··· Exercise text
18. oktober 2016

Shooting a classic film in London, Kodak Plus-X 125

A couple of weeks back, I was able to buy some Kodak Plus-X (aka 125PX) on eBay, from a seller in the UK.












This film is one of the oldest emulsion in the Kodak lineup, but it did get a facelift some time around the start of the new millennium (or was it in the nineties??), causing it to have a new rated speed and development-times. (and some say, a different look, most disagree about the last part)

Most of the photo's in this blog-entry was shot during overcast weather (some say classic English weather ^^), which, in general, gave me pretty empty skies with little or no visible graduation.


Here's a very nice blog, dealing with the history of this film, up to it's very unfortunate demise in 2011:
http://silverbased.org/plus-x-kodak-woes/

St. Paul's cathedral
Leica M6 with Carl Zeiss Planar F2.0 ZM
Kodak Plus-X 125 @ 160

 

The film shown in this blog is actually called Kodak Eastman Plus-X 5231, which is the cinema-version of the Kodak Plus-X for still cameras, the look, feel and development-times remains the same though.
······
··· Data extract
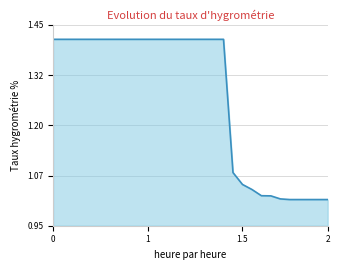

What is the difference between the maximum and minimum values?

0.4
······
## Exercise objective
Continue the blog post about shooting Kodak Plus-X film in London from the point where it stops.

## Response to the exercise
Tower bridge
Leica M6 with Carl Zeiss Planar F2.0 ZM
Kodak Plus-X 125 @ 160

 I've seen various discussions on the internet regarding pushing this film as far as ISO 500, I have no idea if this is feasible or not (examples looked very good though), but it really is pretty dynamic and gives interesting results in stuff like diafine, pyro, rodinal and the more classic Kodak-developers, like D-76 and HC-110.
 
Your average pub-life
Leica M6 with Carl Zeiss Planar F2.0 ZM
Kodak Plus-X 125 @ 160


Chocolate bokeh in Borough Market
Leica M6 with Carl Zeiss Planar F2.0 ZM
Kodak Plus-X 125 @ 160

 Walking around London with the Leica and the Carl Zeiss F2.0 ZM was really easy though, this combo is very light and solid, so I was always very confident that the photo's taken, would come out just fine.

The old and the new
Leica M6 with Carl Zeiss Planar F2.0 ZM
Kodak Plus-X 125 @ 160

The squirrels in St. James's park are so tame that you can feed them by hand, we found out quickly that you should probably bring a few nuts if you go =D

Tourist-lady feeding the squirrels at St. James's park
Leica M6 with Carl Zeiss Planar F2.0 ZM
Kodak Plus-X 125 @ 160


Was fairly easy to capture quick moments like these, with the excellent viewfinder of the Leica and the smooth action of the Carl Zeiss lens.

The following shot is probably overexposed by 1-2 stops, but I really love how the tones came out. The negative looks good, so it is going to be interesting to print it when the winter sets in.

Elizabeth tower and Big Ben
Leica M6 with Carl Zeiss Planar F2.0 ZM
Kodak Plus-X 125 @50

Just a different take on the London-eye, the 50mm lens helped isolate the subject and constrict the shot a little

London Eye
Leica M6 with Carl Zeiss Planar F2.0 ZM
Kodak Plus-X 125 @50


As i mentioned, I bought 25 feet from the UK (expiration 2009) and later added another 100 feet to that. I already have some of this film in regular 35mm cassettes and 19 rolls in 120, which I secured in 2011.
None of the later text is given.